Irish Examiner View: Grain gang set on profiteering

According to the UN’s Food and Agriculture Organisation, food prices have surged 20% this year alone.
Irish Examiner View: Grain gang set on profiteering

The cargo ship Polarnet, arrives to Derince port in the Gulf of Izmit, Turkey, on August 8; the first of the ships to leave Ukraine under a deal to unblock grain supplies. Picture: Khalil Hamra/AP

It seems nearly incredible that at a time of soaring global hunger, the companies at the centre of the world’s grain trade are making record profits.

Figures released this week illustrate the world’s top four grain traders are seeing record, or near-record, profits and sales. Worryingly, these companies are forecasting demand will outstrip supply until at least 2024.

According to the UN’s Food and Agriculture Organisation, food prices have surged 20% this year alone, and the World Food Programme is saying there are some 345m people now experiencing acute food shortages, as against 135m pre-Covid.

The International Panel of Experts on Sustainable Food Systems (IPES-Food) has already pointed to the injustice of global commodity giants making record profits at a time when global hunger is rising, and says the risk of profiteering is high.

It also maintains that this year’s price rises have happened despite what were thought to be abundant global grain supplies, but there is insufficient transparency from grain-trading companies to show how much grain they hold, and no way of forcing them to release stocks in a timely fashion.

Suggested means to try to control rampant grain prices include the introduction of windfall taxes, but trying to reach global agreement on such matters is highly unlikely.

It might be that price caps and tighter regulation of commodity trading will be necessary.

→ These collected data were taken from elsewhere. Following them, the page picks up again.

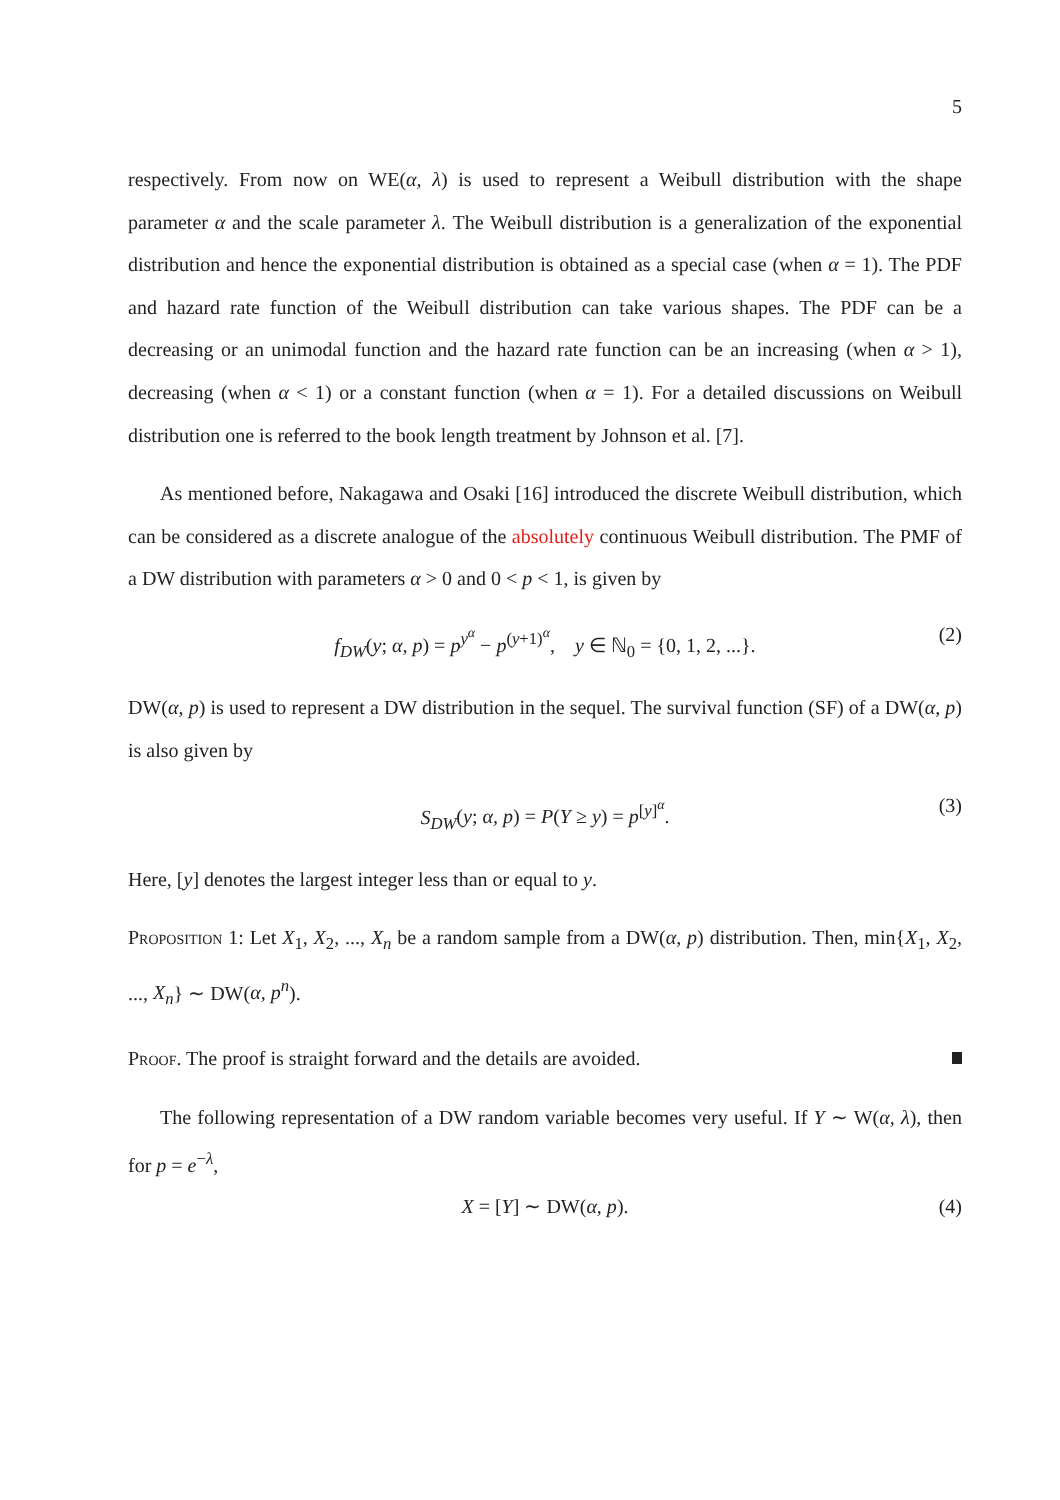5
respectively. From now on WE(α, λ) is used to represent a Weibull distribution with the shape parameter α and the scale parameter λ. The Weibull distribution is a generalization of the exponential distribution and hence the exponential distribution is obtained as a special case (when α = 1). The PDF and hazard rate function of the Weibull distribution can take various shapes. The PDF can be a decreasing or an unimodal function and the hazard rate function can be an increasing (when α > 1), decreasing (when α < 1) or a constant function (when α = 1). For a detailed discussions on Weibull distribution one is referred to the book length treatment by Johnson et al. [7].
As mentioned before, Nakagawa and Osaki [16] introduced the discrete Weibull distribution, which can be considered as a discrete analogue of the absolutely continuous Weibull distribution. The PMF of a DW distribution with parameters α > 0 and 0 < p < 1, is given by
f<sub>DW</sub>(y; α, p) = p<sup>y<sup>α</sup></sup> − p<sup>(y+1)<sup>α</sup></sup>, y ∈ ℕ<sub>0</sub> = {0, 1, 2, ...}. (2)
DW(α, p) is used to represent a DW distribution in the sequel. The survival function (SF) of a DW(α, p) is also given by
S<sub>DW</sub>(y; α, p) = P(Y ≥ y) = p<sup>[y]<sup>α</sup></sup>. (3)
Here, [y] denotes the largest integer less than or equal to y.
Proposition 1: Let X<sub>1</sub>, X<sub>2</sub>, ..., X<sub>n</sub> be a random sample from a DW(α, p) distribution. Then, min{X<sub>1</sub>, X<sub>2</sub>, ..., X<sub>n</sub>} ∼ DW(α, p<sup>n</sup>).
Proof. The proof is straight forward and the details are avoided.
The following representation of a DW random variable becomes very useful. If Y ∼ W(α, λ), then for p = e<sup>−λ</sup>,
X = [Y] ∼ DW(α, p). (4)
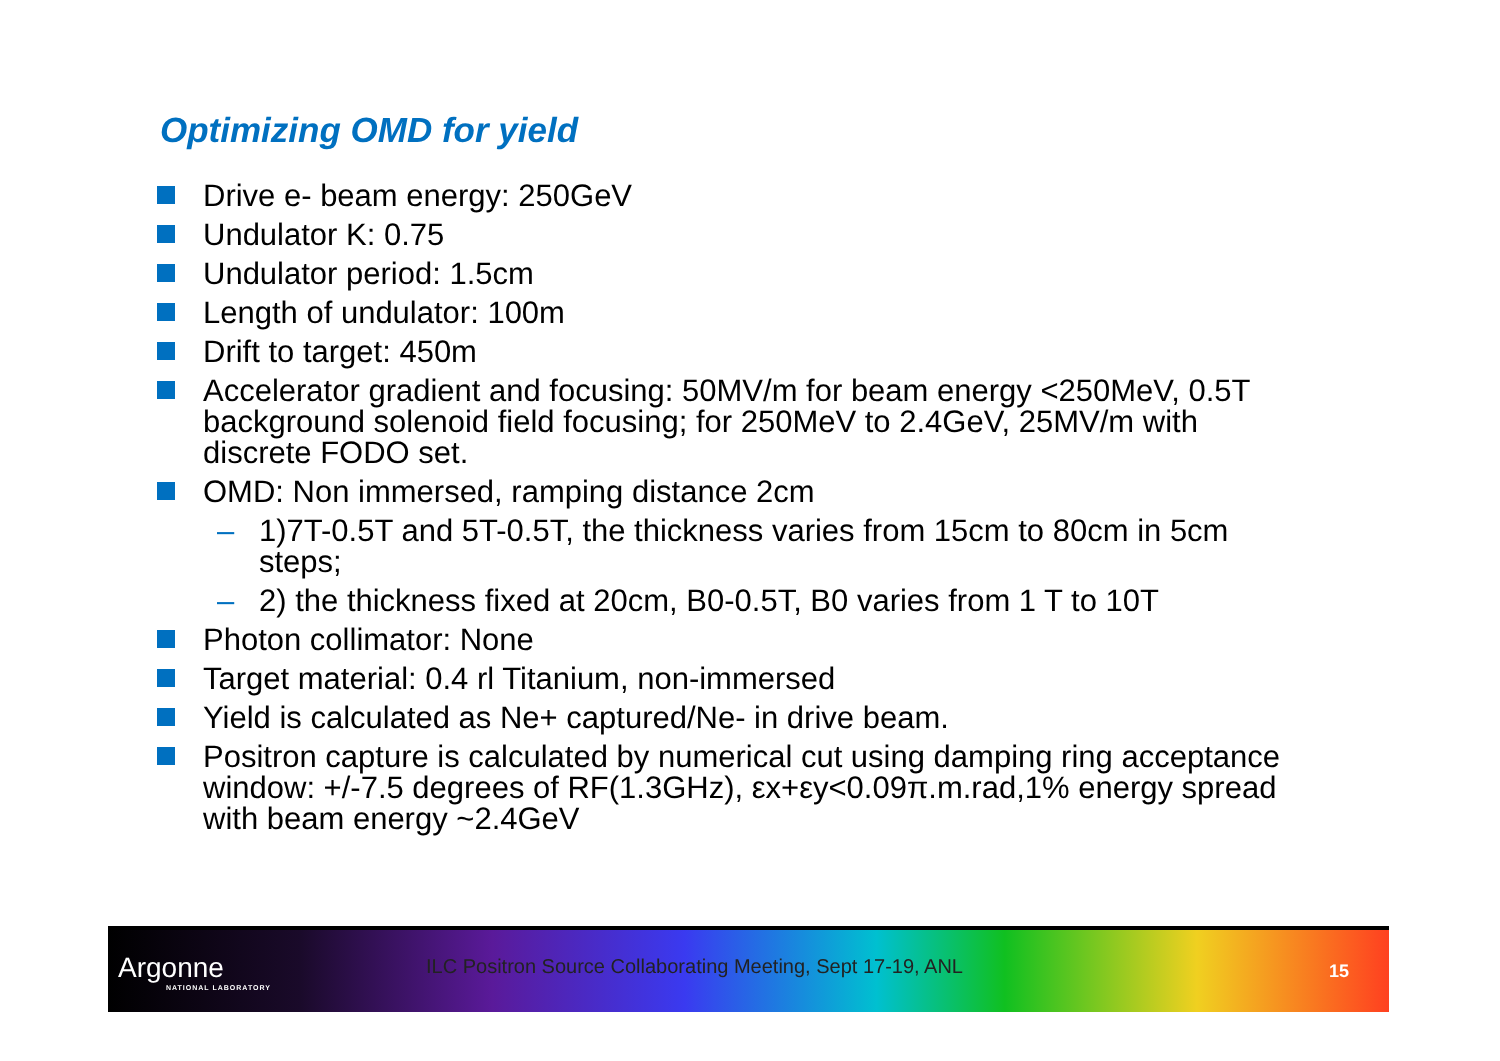Optimizing OMD for yield
Drive e- beam energy: 250GeV
Undulator K: 0.75
Undulator period: 1.5cm
Length of undulator: 100m
Drift to target: 450m
Accelerator gradient and focusing: 50MV/m for beam energy <250MeV, 0.5T background solenoid field focusing; for 250MeV to 2.4GeV, 25MV/m with discrete FODO set.
OMD: Non immersed, ramping distance 2cm
– 1)7T-0.5T and 5T-0.5T, the thickness varies from 15cm to 80cm in 5cm steps;
– 2) the thickness fixed at 20cm, B0-0.5T, B0 varies from 1 T to 10T
Photon collimator: None
Target material: 0.4 rl Titanium, non-immersed
Yield is calculated as Ne+ captured/Ne- in drive beam.
Positron capture is calculated by numerical cut using damping ring acceptance window: +/-7.5 degrees of RF(1.3GHz), εx+εy<0.09π.m.rad,1% energy spread with beam energy ~2.4GeV
Argonne
NATIONAL LABORATORY
ILC Positron Source Collaborating Meeting, Sept 17-19, ANL
15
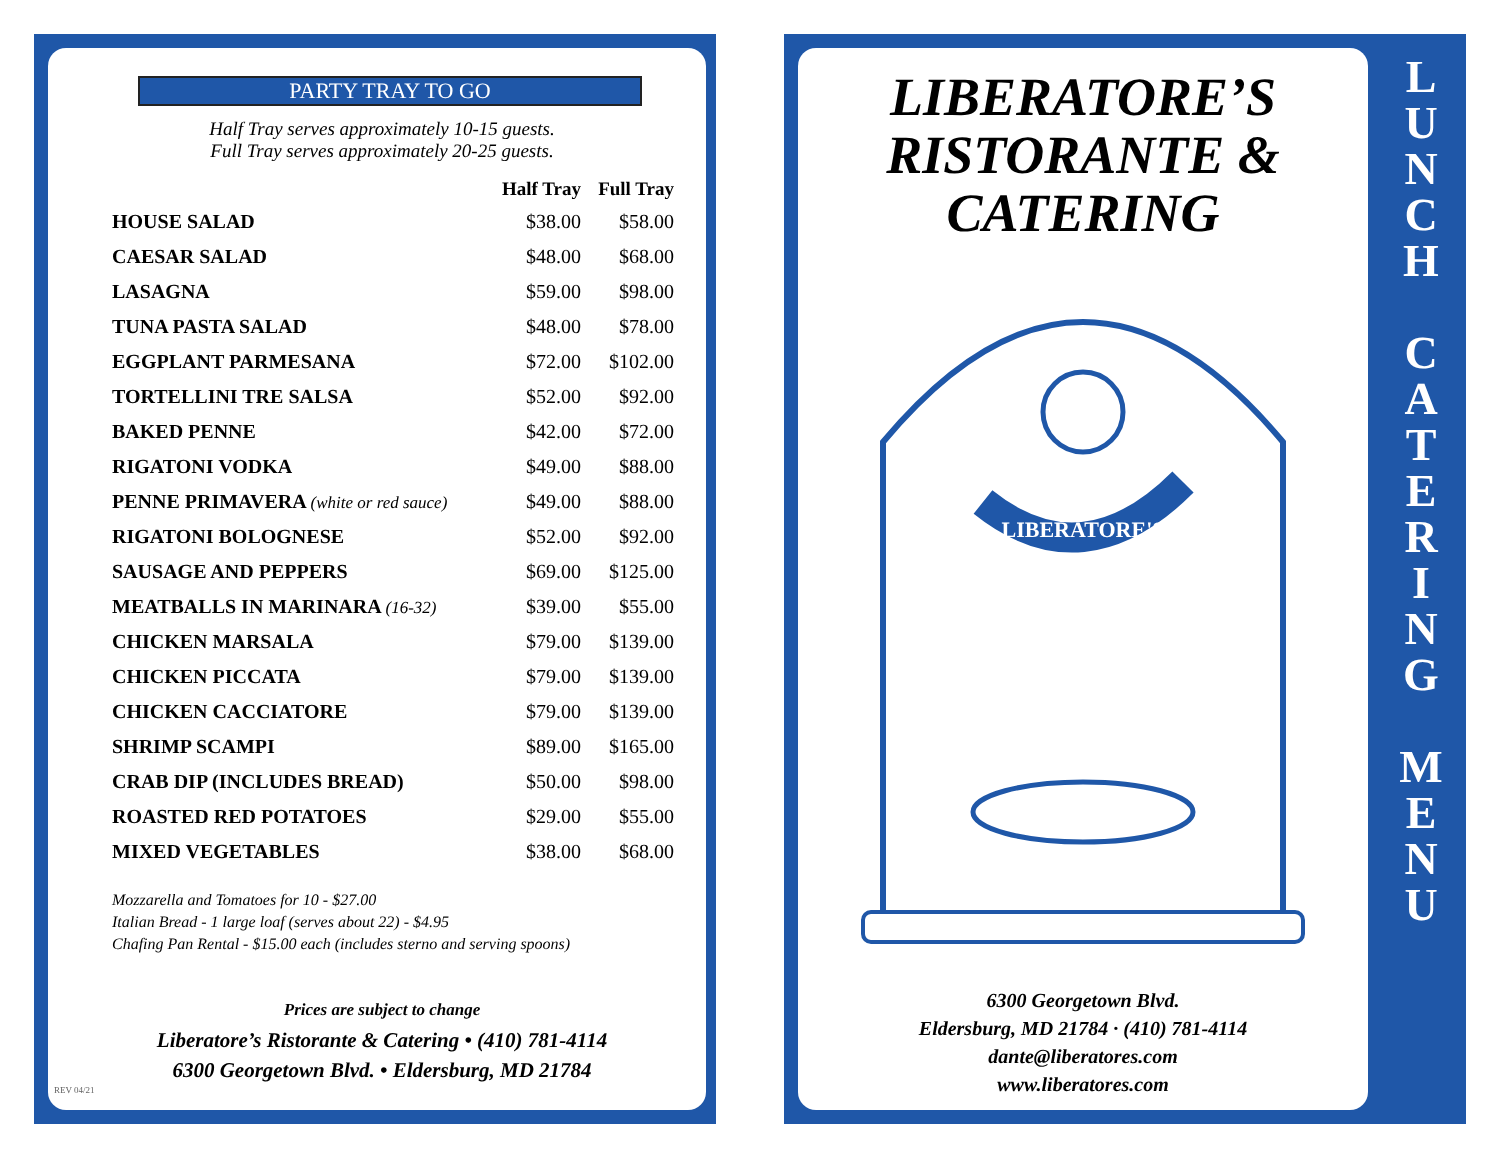PARTY TRAY TO GO
Half Tray serves approximately 10-15 guests.
Full Tray serves approximately 20-25 guests.
| | Half Tray | Full Tray |
| --- | --- | --- |
| HOUSE SALAD | $38.00 | $58.00 |
| CAESAR SALAD | $48.00 | $68.00 |
| LASAGNA | $59.00 | $98.00 |
| TUNA PASTA SALAD | $48.00 | $78.00 |
| EGGPLANT PARMESANA | $72.00 | $102.00 |
| TORTELLINI TRE SALSA | $52.00 | $92.00 |
| BAKED PENNE | $42.00 | $72.00 |
| RIGATONI VODKA | $49.00 | $88.00 |
| PENNE PRIMAVERA (white or red sauce) | $49.00 | $88.00 |
| RIGATONI BOLOGNESE | $52.00 | $92.00 |
| SAUSAGE AND PEPPERS | $69.00 | $125.00 |
| MEATBALLS IN MARINARA (16-32) | $39.00 | $55.00 |
| CHICKEN MARSALA | $79.00 | $139.00 |
| CHICKEN PICCATA | $79.00 | $139.00 |
| CHICKEN CACCIATORE | $79.00 | $139.00 |
| SHRIMP SCAMPI | $89.00 | $165.00 |
| CRAB DIP (INCLUDES BREAD) | $50.00 | $98.00 |
| ROASTED RED POTATOES | $29.00 | $55.00 |
| MIXED VEGETABLES | $38.00 | $68.00 |
Mozzarella and Tomatoes for 10 - $27.00
Italian Bread - 1 large loaf (serves about 22) - $4.95
Chafing Pan Rental - $15.00 each (includes sterno and serving spoons)
Prices are subject to change
Liberatore’s Ristorante & Catering • (410) 781-4114
6300 Georgetown Blvd. • Eldersburg, MD 21784
REV 04/21
LIBERATORE’S
RISTORANTE &
CATERING
LIBERATORE'S
6300 Georgetown Blvd.
Eldersburg, MD 21784 · (410) 781-4114
dante@liberatores.com
www.liberatores.com
L
U
N
C
H
C
A
T
E
R
I
N
G
M
E
N
U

Of course the Russian invasion of Ukraine has played a big part in all this, as have the rising energy and fertiliser costs associated with the conflict, but there has now got to be some concerted universal effort to rectify the gain price issue, and stop profiteering — especially at a time when people are facing hard choices this coming winter, about heating their homes or feeding their families.

The pressure is now on to find solutions, or else — as has ever been the case — the world’s poor will be left to pick up the tab, or starve while trying to do so.